Using your calf muscles, quadriceps, and hamstrings to navigate your way downhill may not be the only health boost snowboarding bestows. Dr. Jonathan Chang at Pacific Orthopaedic Medical Group in Alhambra, Calif., says ”the thrill of shredding the powder is good for your mental health.” Studies have further shown that outdoor exercise helps reduce anxiety. Chang says the steeper hills provide better workouts, but cautions any potential snowboarders from getting in over their heads.
Who said it was just for kids? Sledding can burn up to 450 calories per hour, mostly done by trudging uphill, sled in tow. It also gets you outside, reaping the benefits of outdoor activity, Vitamin D from the sunshine, and is a family or group-friendly activity.

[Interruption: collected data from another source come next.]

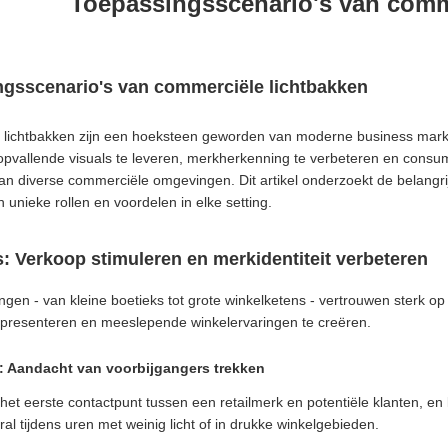
Toepassingsscenario's van comme
gsscenario's van commerciële lichtbakken
lichtbakken zijn een hoeksteen geworden van moderne business mark
pvallende visuals te leveren, merkherkenning te verbeteren en consumen
n diverse commerciële omgevingen. Dit artikel onderzoekt de belangri
n unieke rollen en voordelen in elke setting.
s: Verkoop stimuleren en merkidentiteit verbeteren
gen - van kleine boetieks tot grote winkelketens - vertrouwen sterk o
 presenteren en meeslepende winkelervaringen te creëren.
s: Aandacht van voorbijgangers trekken
 het eerste contactpunt tussen een retailmerk en potentiële klanten, en 
ral tijdens uren met weinig licht of in drukke winkelgebieden.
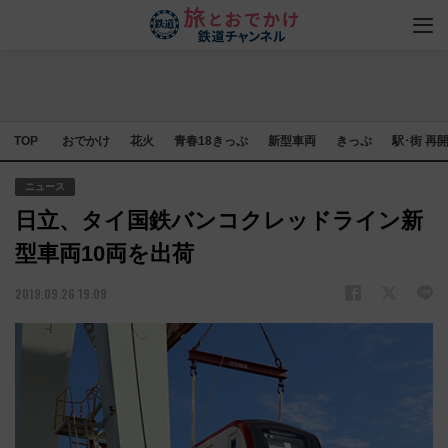
TOP
おでかけ
花火
青春18きっぷ
新型車両
きっぷ
駅･街 再
ニュース
日立、タイ国鉄バンコクレッドライン新
型車両10両を出荷
2019.09.26 19:09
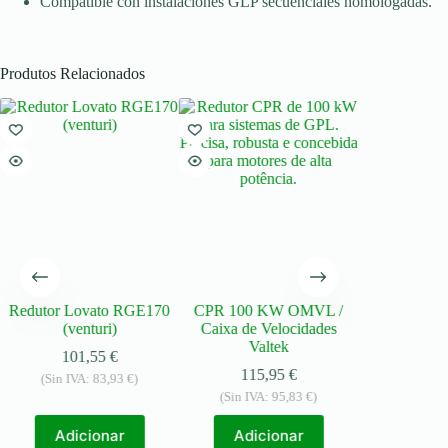
Compatible con instalaciones GLP secuenciales homologadas.
Produtos Relacionados
Redutor Lovato RGE170
CPR 100 KW OMVL /
Kit de rep
(venturi)
Caixa de Velocidades
reducto
Valtek
CA100/1
101,55
€
115,95
€
39,
(Sin IVA:
83,93
€
)
(Sin IVA:
95,83
€
)
(Sin IVA
Adicionar
Adicionar
Adic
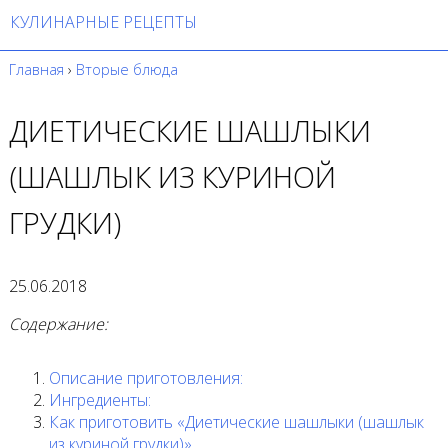
КУЛИНАРНЫЕ РЕЦЕПТЫ
Главная
›
Вторые блюда
ДИЕТИЧЕСКИЕ ШАШЛЫКИ
(ШАШЛЫК ИЗ КУРИНОЙ
ГРУДКИ)
25.06.2018
Содержание:
Описание приготовления:
Ингредиенты:
Как приготовить «Диетические шашлыки (шашлык
из куриной грудки)»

Moving indoors now for those who may detest the snow and cold, Tennis is a great way to burn calories, and thanks to indoor courts, can be enjoyed all year round. The Cleveland Clinic cites research that tennis can improve heart health by lowering blood pressure. You can take lessons with an instructor to improve your game, or you can find an opponent and split the cost to rent the court. For the more competitive, see if there is a local league to join, or check out the United States Tennis Association website for their league information.
While you’re digging out the tennis balls and racquet from summer storage, consider pulling out that bathing suit as well. Like tennis, swimming can be done year round at an indoor facility. The CDC reports swimming helps reduce the risk of chronic illness and can improve the health of people who have diabetes or heart disease. Reports have also shown that people find it easier to workout longer in the water than on land, and experience less muscle or joint pain.
7. Cycling At a Spin Class
For those not fortunate enough to live in a year-round, temperate climate, a spin class can keep fitness goals on track when snow tracks start to form. Spin classes are a great way to start a routine since they are held regularly. Spinning is a low impact cardiovascular activity, and creates an energy-high by increasing endorphins while toning lower-body and core muscles.
8. Joining the Gym
Hitting up the gym has benefits year round, and promotional pricing is often offered around the holidays. Even if it isn’t, the internet is full of tips and tricks on getting the best deal — like seeing if the local college gym is a cheaper option, or joining ahead of the holiday rush. After becoming a member, you can see if fitness training is offered, or use a variety of workouts to keep from getting in a workout rut.
9. Jumping Rope, Or Other At-Home Activities
For the truly homebound, stuck in by a winter storm perhaps? There are still plenty of options to keep moving, like jumping rope. Dr. Peter Schulman, an associate professor, Cardiology/Pulmonary Medicine, University of Connecticut Health Center says, ”It strengthens the upper and lower body and burns a lot of calories in a short time.” If this aerobic activity isn’t your speed, there are now hundreds of fitness videos and guides online to chose from, making exercise accessible anywhere — even at home.
10. Shoveling Snow
Okay, not the most fun winter weather activity out there, and certainly one people aren’t fond of, but it does have some health benefits. But for the snowed in, it’s a necessity. Whether making your escape or part of your daily toil, shoveling snow The University of Vermont explains, is a high intensity workout that uses all of your muscles. So kick up the snow and your heart rate.